[WHAT THE TASK ASKS] Filter the records below for the word "click". Keep each line that has it.

:: RECORDS SUPPLIED

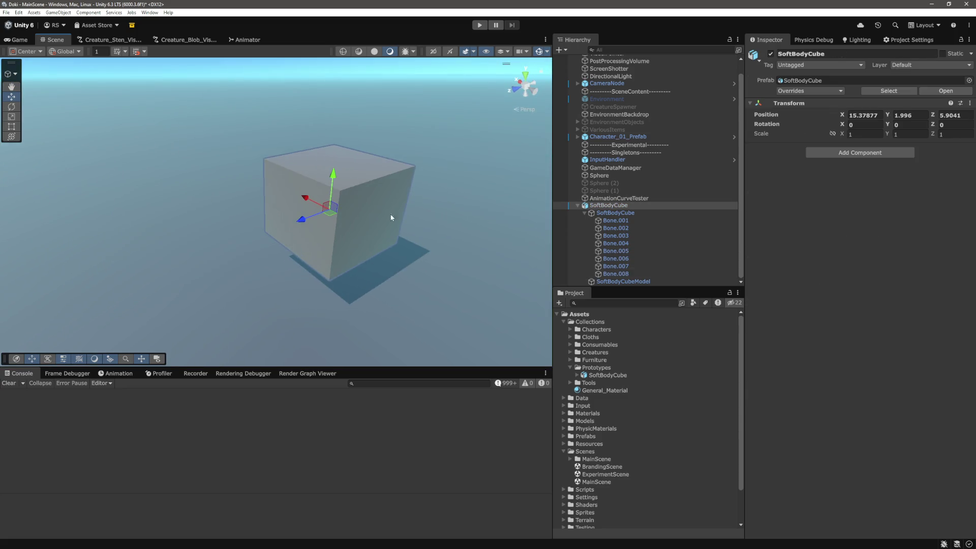
pyautogui.scroll(3, 392, 213)
pyautogui.scroll(-5, 436, 200)
pyautogui.press('w')
pyautogui.scroll(-2, 420, 207)
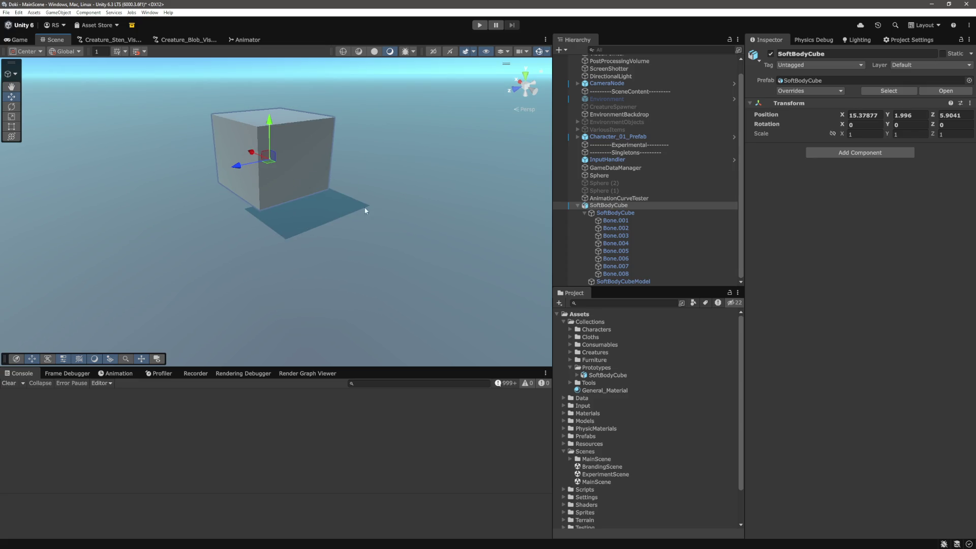
pyautogui.moveTo(371, 218); pyautogui.dragTo(375, 181)
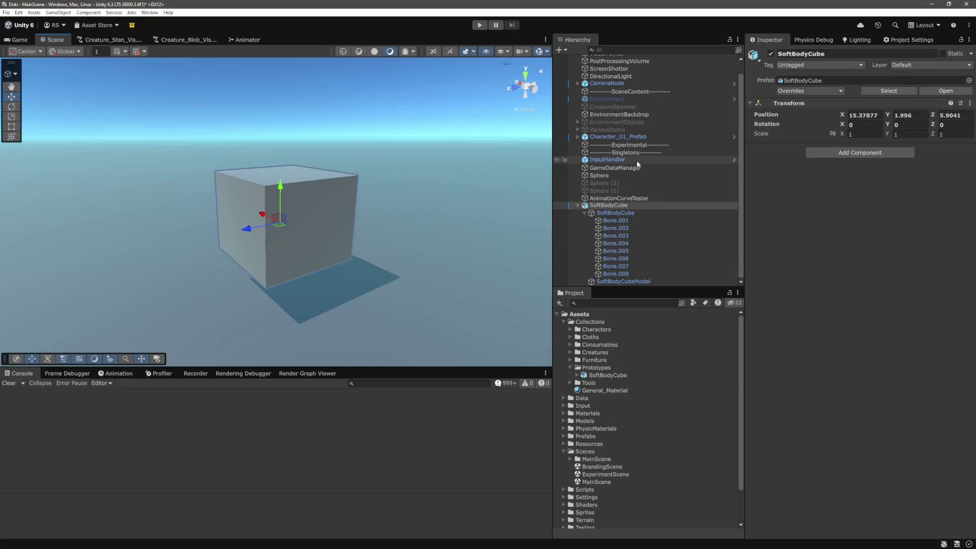
pyautogui.click(617, 220)
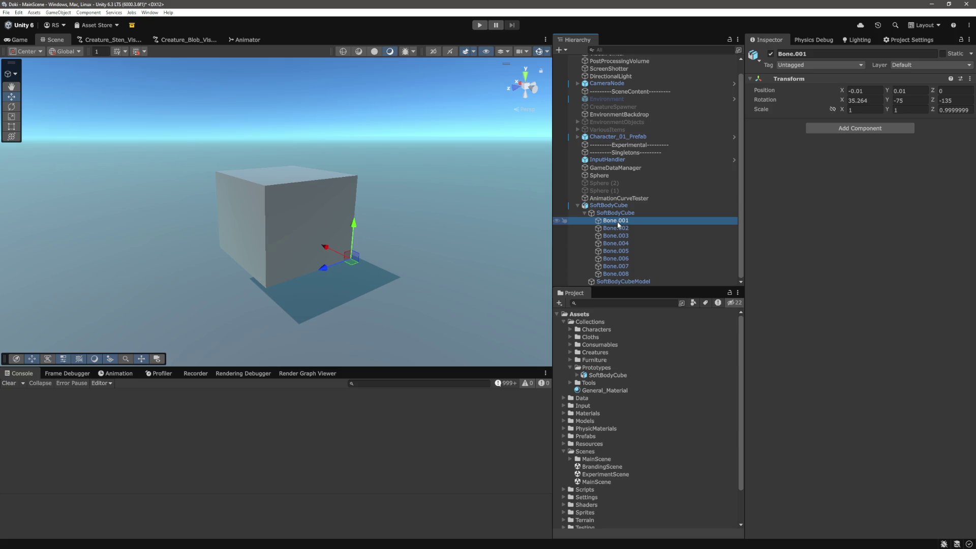
# - Frame the nested SoftBodyCube, the prefab root, and Bone.001, Bone.006 and Bone.008 in the view
pyautogui.click(634, 214)
pyautogui.press('f')
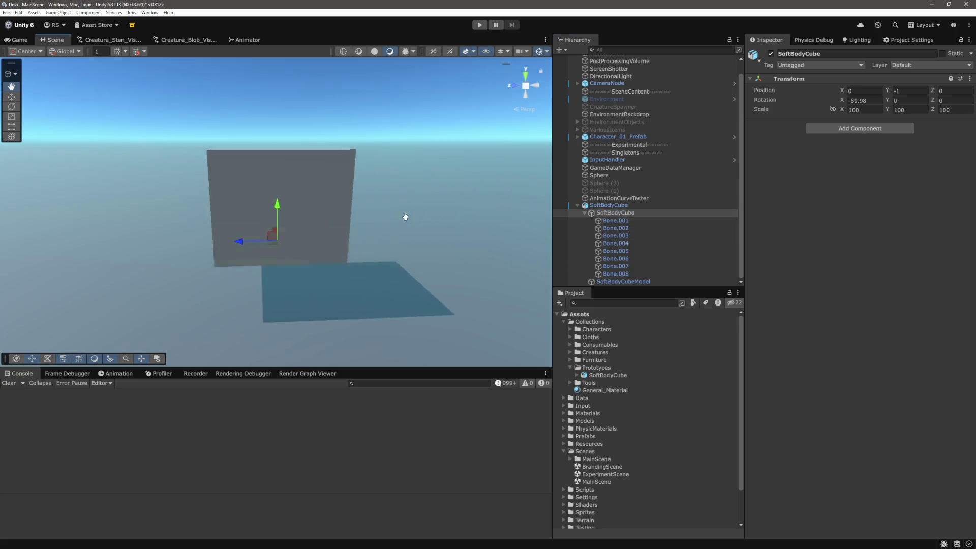
pyautogui.click(635, 206)
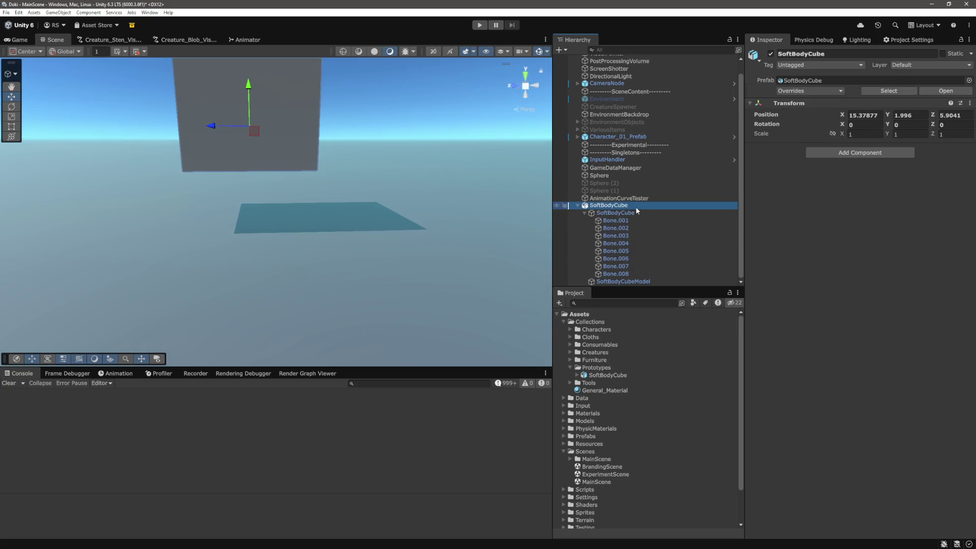
pyautogui.press('f')
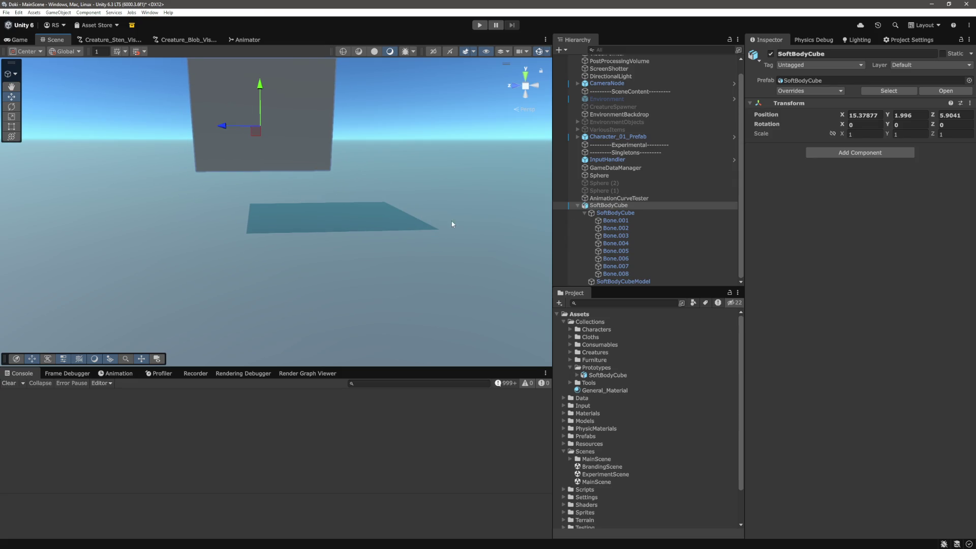
pyautogui.click(627, 221)
pyautogui.click(616, 258)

::::

[ANSWER TO THIS EXERCISE]
pyautogui.click(617, 220)
pyautogui.click(634, 214)
pyautogui.click(635, 206)
pyautogui.click(627, 221)
pyautogui.click(616, 258)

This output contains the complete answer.